Шрифт:
Интервал:
Закладка:
Положение, изданное в соответствии с указом Президиума Верховного Совета СССР от 16 июля 1941 г., предписывало военным комиссарам координировать свои действия с органами контрразведки — особыми отделами НКВД. Военные комиссары были обязаны «своевременно сигнализировать» Верховному Командованию и правительству о командирах и политработниках, порочащих своим недостойным поведением честь РККА. Подчас это требование доводилось до абсурда. Яркий пример приводит Хрущев. По личному распоряжению Сталина, который не доверял Малиновскому, Хрущев, как член военного совета фронта, был обязан в буквальном смысле слова не сводить глаз с этого генерала, который, впрочем, заслужил самую высокую характеристику самого Хрущева. Говоря о сотрудничестве этих двух институтов деспотии, следует отметить, что они не были равноправными. Офицеры НКВД в армии были полностью независимы. Политаппарат же постоянно находился под самым строгим и жестким контролем НКВД. За первые 20 лет существования ГЛАВПУ лишь немногие из его начальников умерли своей смертью, остальные были уничтожены НКВД. В предвоенные годы, по далеко не полным данным, были репрессированы 20 членов военных советов, 20 начальников политуправлений, 14 комиссаров корпусов, 65 комиссаров дивизий, 92 комиссара полков. Характерно, что Епишев, дольше всех возглавлявший ГЛАВПУ, до того был заместителем министра госбезопасности[284].
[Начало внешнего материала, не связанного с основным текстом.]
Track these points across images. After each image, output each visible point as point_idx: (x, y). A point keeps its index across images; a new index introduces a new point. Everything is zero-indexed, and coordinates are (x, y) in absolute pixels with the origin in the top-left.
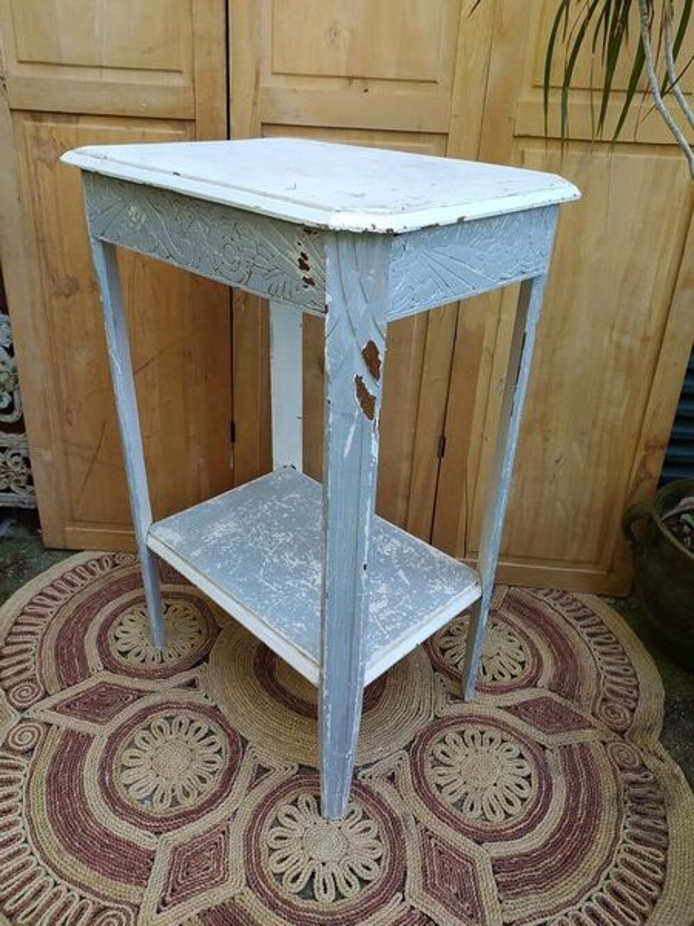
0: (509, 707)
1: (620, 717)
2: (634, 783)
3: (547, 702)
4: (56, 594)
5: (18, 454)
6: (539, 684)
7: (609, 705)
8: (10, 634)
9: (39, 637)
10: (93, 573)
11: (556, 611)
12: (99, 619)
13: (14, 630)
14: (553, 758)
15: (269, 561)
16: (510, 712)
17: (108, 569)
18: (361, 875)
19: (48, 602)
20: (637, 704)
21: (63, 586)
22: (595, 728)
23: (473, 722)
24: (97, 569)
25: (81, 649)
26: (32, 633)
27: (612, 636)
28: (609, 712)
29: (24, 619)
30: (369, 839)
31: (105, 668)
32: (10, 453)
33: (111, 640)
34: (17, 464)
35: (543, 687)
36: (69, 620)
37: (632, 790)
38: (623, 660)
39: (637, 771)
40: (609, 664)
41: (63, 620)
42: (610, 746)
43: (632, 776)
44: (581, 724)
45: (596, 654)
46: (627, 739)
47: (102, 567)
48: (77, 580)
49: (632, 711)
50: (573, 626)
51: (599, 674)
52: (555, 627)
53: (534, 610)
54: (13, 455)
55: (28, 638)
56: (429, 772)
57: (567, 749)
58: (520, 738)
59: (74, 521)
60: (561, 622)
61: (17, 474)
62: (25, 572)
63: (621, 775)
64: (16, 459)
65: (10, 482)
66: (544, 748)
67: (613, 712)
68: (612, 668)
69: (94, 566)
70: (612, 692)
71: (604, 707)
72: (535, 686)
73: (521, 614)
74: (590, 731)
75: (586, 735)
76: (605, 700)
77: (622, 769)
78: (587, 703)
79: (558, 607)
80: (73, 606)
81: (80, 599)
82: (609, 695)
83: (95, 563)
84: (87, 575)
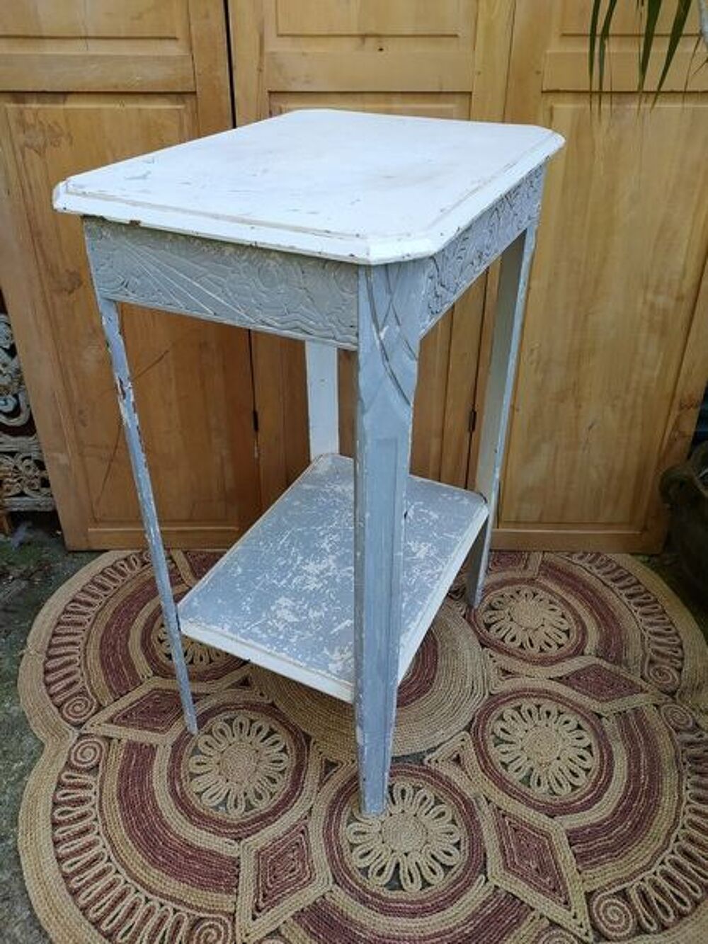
0: (561, 678)
1: (669, 678)
2: (690, 744)
3: (597, 669)
4: (90, 599)
5: (29, 458)
6: (587, 652)
7: (657, 666)
8: (50, 646)
9: (81, 646)
10: (123, 574)
11: (593, 574)
12: (140, 622)
13: (54, 642)
14: (609, 725)
16: (563, 683)
17: (138, 569)
18: (442, 861)
19: (83, 608)
20: (683, 664)
21: (96, 590)
22: (647, 692)
23: (528, 696)
24: (126, 569)
25: (127, 656)
26: (73, 644)
27: (649, 595)
28: (657, 674)
29: (61, 629)
30: (444, 824)
31: (155, 674)
32: (21, 456)
33: (155, 644)
34: (28, 467)
35: (590, 654)
36: (108, 626)
37: (688, 750)
38: (664, 619)
39: (691, 731)
40: (651, 624)
41: (102, 628)
42: (662, 708)
43: (688, 737)
44: (633, 689)
45: (637, 615)
46: (678, 701)
47: (131, 567)
48: (108, 583)
49: (680, 670)
50: (612, 590)
51: (642, 636)
52: (594, 591)
53: (570, 575)
54: (23, 459)
55: (69, 649)
56: (493, 751)
57: (622, 715)
58: (576, 708)
59: (96, 522)
60: (599, 586)
61: (29, 477)
62: (53, 578)
63: (677, 737)
64: (27, 462)
65: (23, 486)
66: (600, 717)
67: (662, 674)
68: (656, 629)
69: (123, 566)
70: (657, 653)
71: (652, 670)
72: (583, 654)
73: (559, 581)
74: (642, 695)
75: (639, 700)
76: (652, 662)
77: (677, 731)
78: (635, 666)
79: (595, 571)
80: (109, 611)
81: (115, 603)
82: (655, 657)
83: (123, 562)
84: (118, 577)
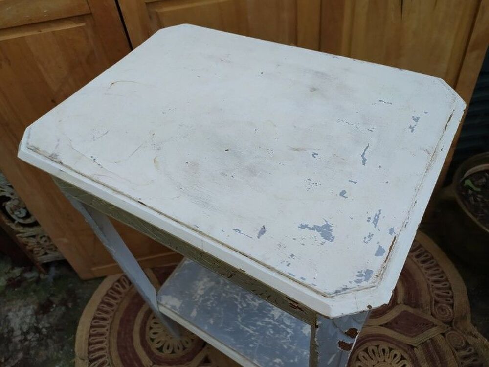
0: (386, 324)
1: (447, 313)
2: (465, 357)
3: (405, 313)
4: (104, 315)
5: (44, 236)
6: (399, 303)
7: (439, 305)
8: (89, 353)
9: (107, 350)
10: (119, 293)
12: (137, 328)
13: (91, 350)
14: (419, 352)
15: (241, 307)
16: (387, 327)
17: (127, 287)
19: (102, 323)
20: (453, 301)
21: (106, 308)
22: (436, 326)
23: (369, 341)
24: (121, 289)
25: (135, 354)
26: (102, 349)
28: (440, 311)
29: (93, 339)
31: (154, 363)
32: (39, 236)
33: (149, 342)
34: (46, 241)
35: (401, 303)
36: (119, 333)
37: (465, 362)
38: (438, 270)
39: (464, 349)
40: (432, 275)
41: (116, 334)
42: (447, 335)
43: (463, 353)
44: (430, 325)
45: (423, 270)
46: (454, 328)
47: (123, 286)
48: (113, 302)
49: (452, 305)
51: (428, 285)
54: (41, 238)
55: (101, 353)
57: (424, 344)
58: (399, 344)
59: (95, 264)
61: (48, 246)
62: (79, 301)
63: (457, 354)
64: (44, 239)
65: (45, 250)
66: (412, 347)
67: (442, 310)
68: (434, 278)
69: (118, 286)
70: (438, 295)
71: (436, 308)
72: (397, 304)
74: (434, 329)
75: (433, 332)
76: (436, 302)
77: (457, 350)
78: (428, 308)
80: (117, 321)
81: (119, 315)
82: (438, 299)
83: (117, 284)
84: (117, 296)
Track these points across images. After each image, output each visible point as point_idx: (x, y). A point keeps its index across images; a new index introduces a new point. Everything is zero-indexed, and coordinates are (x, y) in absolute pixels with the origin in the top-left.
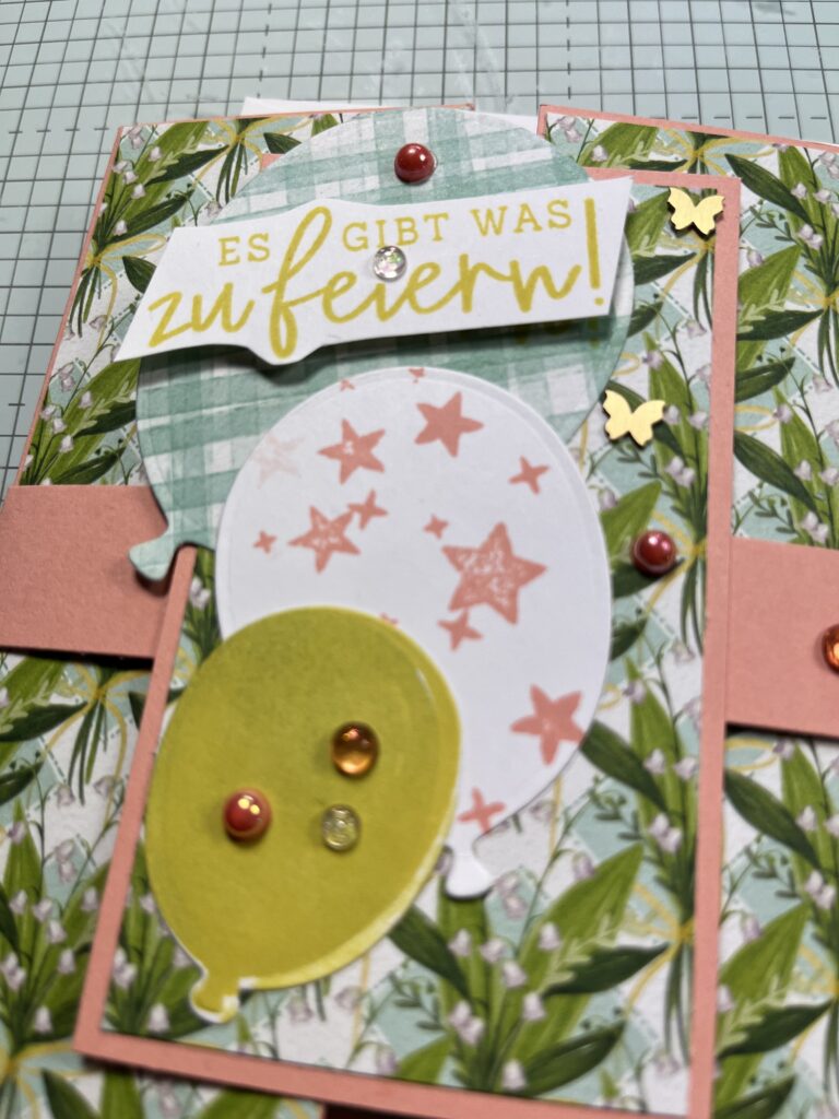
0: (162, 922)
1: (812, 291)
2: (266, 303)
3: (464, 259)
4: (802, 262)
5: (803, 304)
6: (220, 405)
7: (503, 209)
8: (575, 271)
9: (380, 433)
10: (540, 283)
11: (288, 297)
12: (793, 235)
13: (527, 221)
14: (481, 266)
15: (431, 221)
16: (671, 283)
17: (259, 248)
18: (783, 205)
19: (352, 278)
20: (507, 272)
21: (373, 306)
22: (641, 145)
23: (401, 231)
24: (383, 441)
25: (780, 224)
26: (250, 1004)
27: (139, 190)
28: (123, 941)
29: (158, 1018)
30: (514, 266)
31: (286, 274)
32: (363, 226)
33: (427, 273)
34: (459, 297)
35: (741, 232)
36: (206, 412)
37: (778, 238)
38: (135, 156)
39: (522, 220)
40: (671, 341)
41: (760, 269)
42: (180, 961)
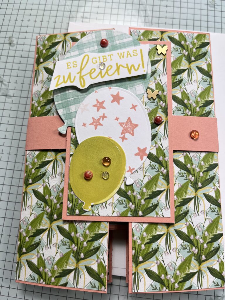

По мнению официальных историков, в 1941–1942 гг. военные комиссары «оказывали всестороннюю помощь командирам в военном и политическом руководстве войсками, мобилизации личного состава на разгром врага». Неясно, однако, зачем понадобилось ограничивать права командиров, чтобы «помочь». По Н. Шапалину, восстановление института комиссаров в июле 1941 г. «было обусловлено не каким-то недоверием к командному составу, а конкретно сложившейся обстановкой, усложнением руководства войсками. К осени 1942 г. наши вооруженные силы всесторонне окрепли и полностью поняли причины введения военных комиссаров». Но почему Сталин отменил институт накануне войны, то есть незадолго до подлинного «усложнения руководства войсками». Тезисы о том, что командиры «доверяли» и что армия к октябрю 1942 г. «всесторонне окрепла», по меньшей мере спорны. Утверждение же о том, что Вооруженные Силы «полностью поняли», зачем нужны комиссары, просто смехотворно[285].
Нельзя разделить и внешне противоположные, но по существу такие же односторонние трактовки ряда ученых и писателей. Книга «Наше Отечество» представляет дело так: «На те почти 15 месяцев, пока существовал институт военных комиссаров, приходятся самые тяжелые поражения Красной Армии, ее самые большие потери. Именно за это время противник достиг наивысших успехов на советско-германском фронте». Автор явно преувеличивает общую роль комиссаров и преуменьшает вину «вождя». По времени события в целом совпадают. Но институт комиссаров был восстановлен в июле 1941 г., после того как уже началась роковая серия поражений. Глубокие причины последних были заложены еще раньше, в условиях единоначалия. Впрочем, в другой работе автор пишет нечто иное: институт комиссаров не «дал серьезных положительных результатов». Но это также не объясняет многого. Как можно, например, связывать два решения Сталина, принятые почти одновременно? По крайней мере, между июлем (приказ № 227) и октябрем 1942 г. на фронте едва ли произошло что-то существенное. Но если первый приказ резко усиливал в армии бюрократизацию, то второй — несколько ослаблял ее. С другой стороны, можно ли утверждать, что отмена института комиссаров резко изменила обстановку в вооруженных силах?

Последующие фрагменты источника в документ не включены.